The infant teeth generally emerge in pairs and will start with the lower incisors.  You can check if your baby is teething by rubbing your finger along the gums, feeling for swollen ridges. 

Infants chew on objects to aid in the teething process, breaking down some of the gum tissue which promotes the growth of the teeth out of the gums.  A teething ring or a chilled pacifier can work well to relieve the discomfort.

Remember, you should begin brushing your baby's teeth once they appear.  

Tuesday, January 3, 2012

Molly's First Visit

I was very nervous when my sister-in-law scheduled an appointment for my 3 year old niece to come see me for the first time.  I am very close to my niece, but to her I have always been Aunt Abby and not Dr.
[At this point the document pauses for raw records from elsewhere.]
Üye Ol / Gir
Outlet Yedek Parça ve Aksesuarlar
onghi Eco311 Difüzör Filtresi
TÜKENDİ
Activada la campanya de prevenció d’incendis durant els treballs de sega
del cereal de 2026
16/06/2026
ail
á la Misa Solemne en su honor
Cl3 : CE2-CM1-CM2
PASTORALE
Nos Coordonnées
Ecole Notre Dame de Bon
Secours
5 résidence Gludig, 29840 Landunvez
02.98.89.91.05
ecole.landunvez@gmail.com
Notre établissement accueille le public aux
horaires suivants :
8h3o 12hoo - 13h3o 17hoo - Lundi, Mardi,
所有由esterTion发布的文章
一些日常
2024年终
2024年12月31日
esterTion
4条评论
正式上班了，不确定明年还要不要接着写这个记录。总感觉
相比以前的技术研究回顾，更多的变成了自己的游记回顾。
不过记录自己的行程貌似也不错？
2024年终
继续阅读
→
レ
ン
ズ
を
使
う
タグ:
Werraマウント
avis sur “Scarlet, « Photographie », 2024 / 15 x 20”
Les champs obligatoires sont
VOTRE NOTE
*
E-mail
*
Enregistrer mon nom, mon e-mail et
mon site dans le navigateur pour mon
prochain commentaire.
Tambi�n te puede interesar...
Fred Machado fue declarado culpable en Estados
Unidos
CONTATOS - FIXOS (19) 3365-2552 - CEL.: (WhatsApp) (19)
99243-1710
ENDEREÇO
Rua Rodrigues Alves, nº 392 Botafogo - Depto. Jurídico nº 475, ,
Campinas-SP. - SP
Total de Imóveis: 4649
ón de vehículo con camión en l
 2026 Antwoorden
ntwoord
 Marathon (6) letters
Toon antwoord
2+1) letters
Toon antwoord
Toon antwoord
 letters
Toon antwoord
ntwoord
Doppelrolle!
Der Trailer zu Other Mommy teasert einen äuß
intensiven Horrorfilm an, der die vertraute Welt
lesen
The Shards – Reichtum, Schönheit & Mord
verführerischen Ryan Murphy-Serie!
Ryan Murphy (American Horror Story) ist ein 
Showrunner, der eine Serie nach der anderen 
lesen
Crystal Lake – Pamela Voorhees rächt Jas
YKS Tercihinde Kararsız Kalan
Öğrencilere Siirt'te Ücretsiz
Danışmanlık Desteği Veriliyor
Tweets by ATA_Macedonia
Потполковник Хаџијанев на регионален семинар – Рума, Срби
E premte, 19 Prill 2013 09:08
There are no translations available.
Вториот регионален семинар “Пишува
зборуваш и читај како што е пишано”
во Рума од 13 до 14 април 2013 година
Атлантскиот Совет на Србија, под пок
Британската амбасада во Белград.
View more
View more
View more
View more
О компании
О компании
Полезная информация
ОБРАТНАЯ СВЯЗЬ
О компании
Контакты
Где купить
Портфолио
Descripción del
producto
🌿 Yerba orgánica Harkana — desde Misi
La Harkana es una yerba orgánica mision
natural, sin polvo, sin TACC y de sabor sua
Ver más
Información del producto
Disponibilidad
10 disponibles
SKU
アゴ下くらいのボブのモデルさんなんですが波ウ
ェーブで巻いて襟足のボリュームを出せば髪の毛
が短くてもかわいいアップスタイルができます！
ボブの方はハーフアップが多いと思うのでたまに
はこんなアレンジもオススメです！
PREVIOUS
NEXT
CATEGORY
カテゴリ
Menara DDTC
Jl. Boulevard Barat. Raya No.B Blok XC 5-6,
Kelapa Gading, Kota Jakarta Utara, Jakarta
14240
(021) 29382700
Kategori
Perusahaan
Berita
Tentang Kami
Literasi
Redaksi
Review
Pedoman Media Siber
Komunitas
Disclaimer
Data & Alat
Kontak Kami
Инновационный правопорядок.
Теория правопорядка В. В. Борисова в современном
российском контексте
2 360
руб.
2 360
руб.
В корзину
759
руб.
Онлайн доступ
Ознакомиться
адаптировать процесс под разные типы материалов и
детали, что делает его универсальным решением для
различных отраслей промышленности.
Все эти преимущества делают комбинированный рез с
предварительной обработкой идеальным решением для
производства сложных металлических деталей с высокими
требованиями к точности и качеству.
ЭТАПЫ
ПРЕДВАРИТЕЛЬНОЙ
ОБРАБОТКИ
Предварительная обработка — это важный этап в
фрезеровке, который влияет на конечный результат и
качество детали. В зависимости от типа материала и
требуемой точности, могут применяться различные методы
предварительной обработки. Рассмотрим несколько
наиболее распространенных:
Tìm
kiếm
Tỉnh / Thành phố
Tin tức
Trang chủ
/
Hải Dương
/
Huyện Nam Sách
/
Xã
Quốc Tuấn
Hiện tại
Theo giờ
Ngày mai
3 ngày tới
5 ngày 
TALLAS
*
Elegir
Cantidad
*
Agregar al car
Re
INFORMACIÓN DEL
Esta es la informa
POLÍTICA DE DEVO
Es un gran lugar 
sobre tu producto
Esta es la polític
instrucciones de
Mann.  I'm comfortable seeing children at this age, but I know that visiting the dentist can be a very scary thing for them, and I didn't want her have a bad experience and associate it with me.  I could just imagine Molly crying inconsolably the next time I visit her at her house because she thinks Dr. Mann is there to stick something into her mouth again.

Fortunately, all of my fears were unfounded.  Molly was nervous at first, but her anxiety quickly subsided and she was a great patient.  She let me clean her teeth and give her an exam without any tears.  And she must have known that her mother and I were worried about the outcome of the visit because afterwards she told her mom, "Mom I did good, I did not even cry!"  She got to play with a new Christmas toy as a reward.